#### Selected passage

This is an implementation of accelerating distributed database transactions using eBPF, as described in the paper DINT: Fast In-Kernel Distributed Transactions with eBPF from NSDI 2024.
- caladan/ contains the source code of Caladan [OSDI '20].
- exp/ contains experiment scripts.
- lock_2pl/ contains the code for the lock server and client (only with Caladan) running the two-phase locking protocol.
- lock_fasst/ contains the code for the lock server and client running the FaSST protocol.
- log_server/ contains the code for the log server and client.
- store/ contains the code for the key-value store server and client.
In these microbenchmarks, servers are implemented with UDP, Caladan, eBPF for evaluation, while clients are only implemented with Caladan. We also have a write-through eBPF key-value store server and a write-back one without bloom filters, for ablation testing.

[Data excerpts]
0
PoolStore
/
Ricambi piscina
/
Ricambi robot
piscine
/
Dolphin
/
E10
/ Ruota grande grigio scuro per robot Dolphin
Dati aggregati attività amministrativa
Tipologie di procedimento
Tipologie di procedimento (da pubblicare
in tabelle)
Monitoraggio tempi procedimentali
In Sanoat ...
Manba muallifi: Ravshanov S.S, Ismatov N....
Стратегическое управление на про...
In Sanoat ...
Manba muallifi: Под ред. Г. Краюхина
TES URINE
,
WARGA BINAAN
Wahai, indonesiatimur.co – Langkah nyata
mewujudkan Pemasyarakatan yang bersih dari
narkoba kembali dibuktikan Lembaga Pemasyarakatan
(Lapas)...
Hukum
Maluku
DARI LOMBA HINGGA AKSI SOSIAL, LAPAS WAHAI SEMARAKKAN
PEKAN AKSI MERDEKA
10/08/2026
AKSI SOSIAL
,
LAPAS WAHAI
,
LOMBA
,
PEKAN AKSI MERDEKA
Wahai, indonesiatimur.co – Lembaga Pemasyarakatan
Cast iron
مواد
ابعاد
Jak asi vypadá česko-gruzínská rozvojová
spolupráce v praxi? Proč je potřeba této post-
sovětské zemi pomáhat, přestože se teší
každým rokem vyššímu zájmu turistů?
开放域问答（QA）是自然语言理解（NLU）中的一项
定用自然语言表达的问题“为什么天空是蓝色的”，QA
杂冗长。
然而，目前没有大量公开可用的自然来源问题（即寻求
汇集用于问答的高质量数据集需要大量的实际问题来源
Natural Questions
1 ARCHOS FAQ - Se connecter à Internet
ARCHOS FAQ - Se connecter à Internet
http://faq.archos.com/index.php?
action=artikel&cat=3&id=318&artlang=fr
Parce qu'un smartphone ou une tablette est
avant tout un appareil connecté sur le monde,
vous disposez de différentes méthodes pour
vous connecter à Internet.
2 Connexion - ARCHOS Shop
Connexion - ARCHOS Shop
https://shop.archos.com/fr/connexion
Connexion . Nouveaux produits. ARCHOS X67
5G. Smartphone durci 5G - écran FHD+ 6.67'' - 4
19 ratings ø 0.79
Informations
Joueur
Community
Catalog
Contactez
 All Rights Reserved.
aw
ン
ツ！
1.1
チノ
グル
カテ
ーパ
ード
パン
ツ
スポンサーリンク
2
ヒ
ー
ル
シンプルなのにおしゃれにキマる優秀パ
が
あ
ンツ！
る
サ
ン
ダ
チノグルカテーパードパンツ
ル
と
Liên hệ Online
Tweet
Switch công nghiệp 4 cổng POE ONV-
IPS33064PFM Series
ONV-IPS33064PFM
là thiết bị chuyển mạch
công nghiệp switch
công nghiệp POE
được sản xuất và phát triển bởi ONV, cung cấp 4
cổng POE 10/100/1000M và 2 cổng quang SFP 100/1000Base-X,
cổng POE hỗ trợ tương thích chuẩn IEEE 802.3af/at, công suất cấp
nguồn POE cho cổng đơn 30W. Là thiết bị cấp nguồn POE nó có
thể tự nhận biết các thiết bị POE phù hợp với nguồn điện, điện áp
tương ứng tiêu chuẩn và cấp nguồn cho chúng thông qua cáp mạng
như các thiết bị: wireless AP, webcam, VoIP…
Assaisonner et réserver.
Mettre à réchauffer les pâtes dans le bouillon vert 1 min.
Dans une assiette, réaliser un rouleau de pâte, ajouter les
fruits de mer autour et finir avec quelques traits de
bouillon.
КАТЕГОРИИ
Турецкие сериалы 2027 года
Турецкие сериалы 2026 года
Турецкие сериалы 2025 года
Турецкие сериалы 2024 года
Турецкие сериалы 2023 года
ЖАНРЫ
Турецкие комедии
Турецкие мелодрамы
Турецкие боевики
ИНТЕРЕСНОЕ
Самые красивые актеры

#### Action item
According to the text on the DINT eBPF transaction implementation, which directory holds the code for the lock server and client that run the FaSST protocol?

#### Finished task
The lock_fasst/ directory.